# What you will do
Below are records with pictures in them. Output exactly the lines from the one with "companies can nurture talent through" through the one with "The ISPS Code is a", both included, and leave every picture out; give only those lines.

Stored records
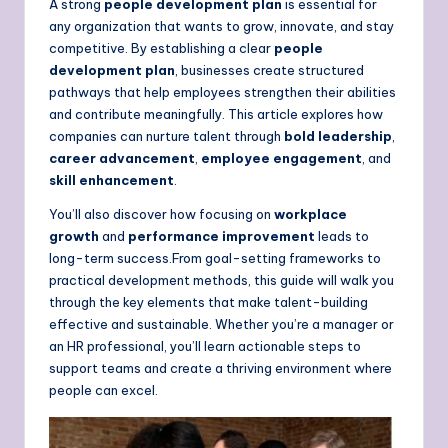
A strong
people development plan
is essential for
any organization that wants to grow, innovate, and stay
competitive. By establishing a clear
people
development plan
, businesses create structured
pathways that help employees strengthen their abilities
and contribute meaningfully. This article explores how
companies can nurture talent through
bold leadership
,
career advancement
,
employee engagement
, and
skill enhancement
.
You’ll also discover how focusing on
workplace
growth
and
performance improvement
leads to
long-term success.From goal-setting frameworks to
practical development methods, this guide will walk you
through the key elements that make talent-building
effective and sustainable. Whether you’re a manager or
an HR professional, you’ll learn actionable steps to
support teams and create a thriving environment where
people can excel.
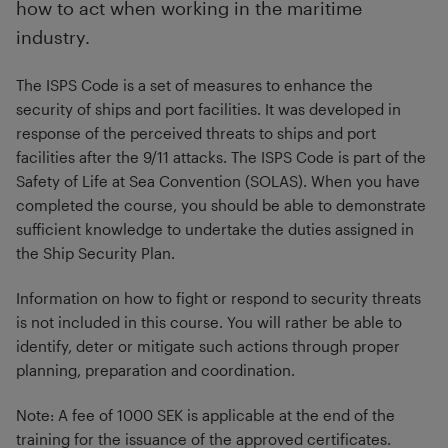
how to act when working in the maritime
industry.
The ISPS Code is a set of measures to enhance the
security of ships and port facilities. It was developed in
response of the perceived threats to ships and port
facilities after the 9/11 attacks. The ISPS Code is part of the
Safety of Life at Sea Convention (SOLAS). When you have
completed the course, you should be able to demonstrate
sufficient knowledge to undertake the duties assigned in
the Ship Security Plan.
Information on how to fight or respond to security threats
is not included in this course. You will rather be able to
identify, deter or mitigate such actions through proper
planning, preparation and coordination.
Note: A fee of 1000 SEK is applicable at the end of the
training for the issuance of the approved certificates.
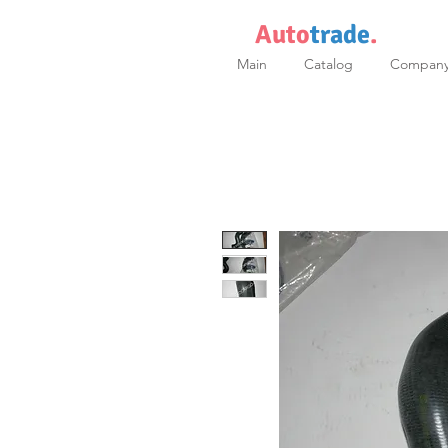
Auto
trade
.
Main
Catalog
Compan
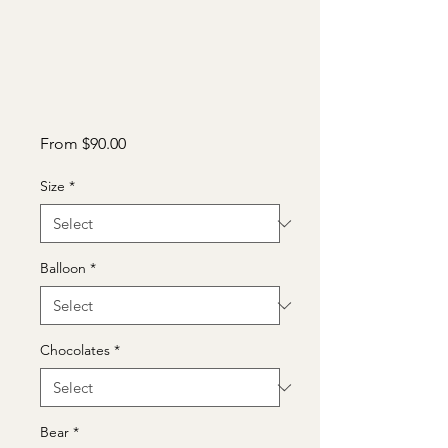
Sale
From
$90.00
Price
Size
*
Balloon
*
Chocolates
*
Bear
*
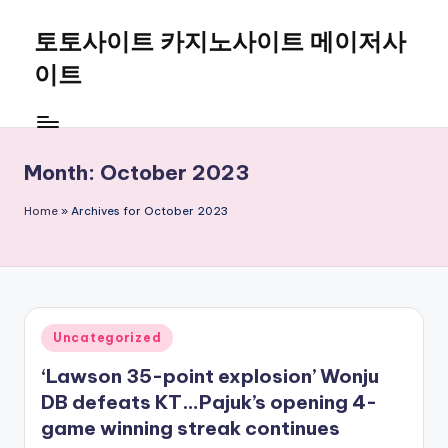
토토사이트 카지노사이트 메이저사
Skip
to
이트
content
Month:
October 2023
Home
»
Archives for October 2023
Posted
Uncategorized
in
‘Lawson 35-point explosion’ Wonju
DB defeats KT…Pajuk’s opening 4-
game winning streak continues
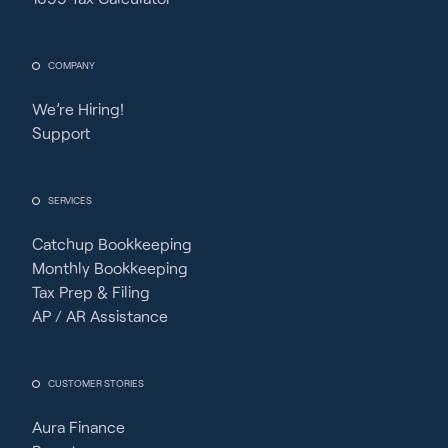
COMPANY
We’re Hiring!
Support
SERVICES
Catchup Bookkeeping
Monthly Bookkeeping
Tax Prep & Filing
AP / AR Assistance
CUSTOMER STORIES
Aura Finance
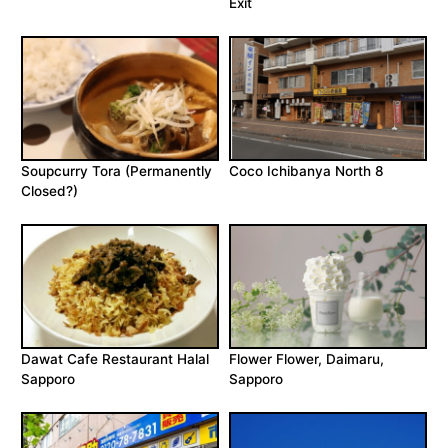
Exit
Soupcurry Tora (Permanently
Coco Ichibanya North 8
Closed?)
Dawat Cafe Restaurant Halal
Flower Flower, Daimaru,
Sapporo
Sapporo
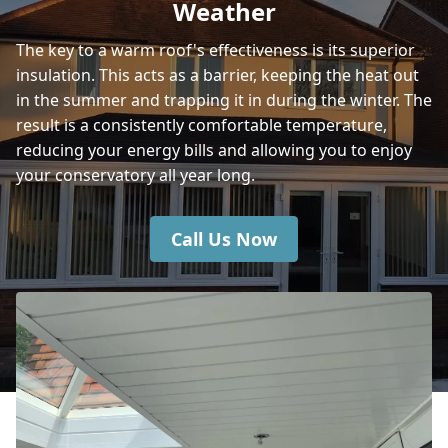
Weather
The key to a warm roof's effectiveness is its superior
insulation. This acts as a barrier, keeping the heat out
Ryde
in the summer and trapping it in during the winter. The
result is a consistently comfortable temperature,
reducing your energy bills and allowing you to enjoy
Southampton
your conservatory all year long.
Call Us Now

# Written answer
companies can nurture talent through
bold leadership
,
career advancement
,
employee engagement
, and
skill enhancement
.
You’ll also discover how focusing on
workplace
growth
and
performance improvement
leads to
long-term success.From goal-setting frameworks to
practical development methods, this guide will walk you
through the key elements that make talent-building
effective and sustainable. Whether you’re a manager or
an HR professional, you’ll learn actionable steps to
support teams and create a thriving environment where
people can excel.
how to act when working in the maritime
industry.
The ISPS Code is a set of measures to enhance the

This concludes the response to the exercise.